Lagos State government has been implored to lay more emphasis on the monitoring and implementation of intervention programmes meant to improve basic education, decrying the poor utilisation of funds dedicated for Universal Basic Education (UBE) projects in Lagos, considering the overall huge cost burden on government and tax payers.
A total of N4.65b was allocated for UBE action plan for 2016 and 2017. While N2.08b was allocated for 2016, N2.57b was allocated for 156 schools in 2017. A further breakdown of the allocation shows that the projects were broken into four critical areas, which are 5,529 perimeter fencing, 3448 furniture to be supplied to schools, 35 constructions (classrooms) and rehabilitation of five schools.
Stakeholders comprising Civil Society Organisations (CSOs), School-Based Management Committees (SBMC), Parents Forum (PF), and some independent monitors engaged by Human Development Initiatives (HDI), a Non-Governmental Organisation (NGO) met recently in Lagos to review the report of the monitoring and implementation of years 2016 and 2017 L-SUBEB action plans in nine local governments of Lagos.

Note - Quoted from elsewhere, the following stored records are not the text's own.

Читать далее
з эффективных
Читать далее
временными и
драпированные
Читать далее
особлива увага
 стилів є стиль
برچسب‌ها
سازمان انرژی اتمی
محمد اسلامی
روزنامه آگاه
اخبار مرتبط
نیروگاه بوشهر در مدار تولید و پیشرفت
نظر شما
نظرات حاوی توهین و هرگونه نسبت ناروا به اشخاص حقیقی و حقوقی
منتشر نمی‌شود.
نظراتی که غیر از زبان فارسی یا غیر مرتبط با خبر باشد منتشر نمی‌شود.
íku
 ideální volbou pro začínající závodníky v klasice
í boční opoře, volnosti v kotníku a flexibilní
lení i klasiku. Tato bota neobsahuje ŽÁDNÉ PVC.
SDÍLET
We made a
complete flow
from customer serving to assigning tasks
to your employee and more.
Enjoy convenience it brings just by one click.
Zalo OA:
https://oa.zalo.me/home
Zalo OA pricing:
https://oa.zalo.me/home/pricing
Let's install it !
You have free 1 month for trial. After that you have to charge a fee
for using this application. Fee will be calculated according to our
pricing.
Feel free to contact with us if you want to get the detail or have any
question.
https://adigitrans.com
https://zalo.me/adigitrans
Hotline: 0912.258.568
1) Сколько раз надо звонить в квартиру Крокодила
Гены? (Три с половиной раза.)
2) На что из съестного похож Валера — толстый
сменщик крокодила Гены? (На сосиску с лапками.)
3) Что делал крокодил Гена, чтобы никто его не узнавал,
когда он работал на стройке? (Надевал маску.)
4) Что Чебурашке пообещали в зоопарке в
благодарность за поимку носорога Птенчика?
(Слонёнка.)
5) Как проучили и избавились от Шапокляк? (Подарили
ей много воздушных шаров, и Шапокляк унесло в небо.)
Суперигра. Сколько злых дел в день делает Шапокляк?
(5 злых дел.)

The Executive Director, HDI, Olufunso Owasanoye said the essence of the review and stakeholders’ engagement was to ensure proper implementation of UBE funds for better education outcomes in Lagos.
According to her, the main reason for monitoring UBE projects is to ensure all school-aged children in Lagos State receive quality basic education. However, she noted that despite the huge amount spent on basic education in Lagos, there is little to show for it.
The independent monitors reviewed L-SUBEB funded projects in Ajeromi-Ifelodun, Ojo, Amuwo-Odofin, Agege, Apapa, Surulere, Kosofe, Ibeju-Lekki, and Mushin.
The monitors narrated the poor implementation of some on-going projects in their local government areas, while some awarded projects like furniture were not supplied, based on the recommendation in the action plan.
Findings revealed that some of the infrastructure projects executed lacked proper maintenance culture, while some classes were over populated, some schools do not have perimeter fence, thereby exposing pupils to danger.
Programme officer, HDI, Johnson Ibidapo said the stakeholders’ dialogue was to track and monitor funding of basic education projects in Lagos. “We have got the commitment and buy-in of many civil society organisations, as regards working towards qualitative basic education, since our goal is ensuring that basic education goods and services get delivered to schools in the right quality and quantity.”